SELECTION:
(begin)
No Australian would stand for such behavior either.

Australians are a polite and courteous people.
Here it's considered bad manners to foist your problems onto others.
You may be in the middle of a nervous breakdown, you may even have in-laws staying with you, but under no circumstances are you to admit to any difficulties.
"How's it going?"
"Great!"
"Are those your crutches?"
"Marvelous, aren't they?"
What about the neck brace?"
"Brand new!"

While Australians have problems like everyone else, it is considered highly improper to voice these in intelligible exact terms.
Polite Australians always talk about things that bother them with veiled cryptic comments. Well-bred people, they would never let on to what it is that's really wrong.
Under no condition are the issues that trouble you to be voiced in clear precise terms. Never actually refer to the problem itself. Always act as if your problem is something that's all over now and no longer of any consequence. Make it impossible for people to help you.
A German with matrimonial troubles, for example, will most likely take a swing of schnapps, turn to a friend and say:
"I had an argument with Helda last night and she told me that if I didn't stop seeing other women and start coming home on time, she'd walk out on me."
This rude, obnoxious, over-precise way of talking about problems is simply not acceptable in Australia.
An Australian in a similar predicament, after a long evening of inconsequential conversation with a friend, would remark:
"Jane's been strange lately."
(end)
PROBLEM 1:
Present the rows below as a numbered list, starting at the first row and ending with the line that contains "state / province: Chimbu". Leave out any blank lines.

MATERIAL SUPPLIED:
(begin)
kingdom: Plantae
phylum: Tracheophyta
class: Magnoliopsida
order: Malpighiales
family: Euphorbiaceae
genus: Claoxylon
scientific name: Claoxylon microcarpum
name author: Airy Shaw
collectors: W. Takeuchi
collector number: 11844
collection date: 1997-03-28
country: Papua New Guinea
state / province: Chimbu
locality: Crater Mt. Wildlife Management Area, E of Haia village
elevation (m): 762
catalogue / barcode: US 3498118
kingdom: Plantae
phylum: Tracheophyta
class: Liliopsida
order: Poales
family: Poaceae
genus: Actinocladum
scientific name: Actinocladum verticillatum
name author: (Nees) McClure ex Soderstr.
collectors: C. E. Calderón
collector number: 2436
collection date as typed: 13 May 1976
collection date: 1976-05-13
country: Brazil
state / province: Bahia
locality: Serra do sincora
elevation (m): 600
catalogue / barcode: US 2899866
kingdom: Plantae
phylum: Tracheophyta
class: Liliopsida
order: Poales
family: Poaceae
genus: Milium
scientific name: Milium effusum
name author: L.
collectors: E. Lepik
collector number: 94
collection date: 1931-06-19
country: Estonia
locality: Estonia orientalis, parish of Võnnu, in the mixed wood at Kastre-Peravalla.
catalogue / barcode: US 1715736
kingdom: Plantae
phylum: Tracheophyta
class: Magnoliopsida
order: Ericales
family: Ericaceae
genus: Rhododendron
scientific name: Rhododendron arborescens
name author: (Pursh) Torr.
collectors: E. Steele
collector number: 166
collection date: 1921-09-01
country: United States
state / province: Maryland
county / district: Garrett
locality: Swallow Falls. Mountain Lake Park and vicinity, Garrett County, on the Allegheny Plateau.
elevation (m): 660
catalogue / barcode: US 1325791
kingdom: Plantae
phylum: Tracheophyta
(end)
PROBLEM 2:
From the passage on Australian manners above, write out word for word the part that opens with the words "Polite Australians always" and closes with "that's really wrong.".

OUTPUT 1:
1. kingdom: Plantae
2. phylum: Tracheophyta
3. class: Magnoliopsida
4. order: Malpighiales
5. family: Euphorbiaceae
6. genus: Claoxylon
7. scientific name: Claoxylon microcarpum
8. name author: Airy Shaw
9. collectors: W. Takeuchi
10. collector number: 11844
11. collection date: 1997-03-28
12. country: Papua New Guinea
13. state / province: Chimbu

OUTPUT 2:
Polite Australians always talk about things that bother them with veiled cryptic comments. Well-bred people, they would never let on to what it is that's really wrong.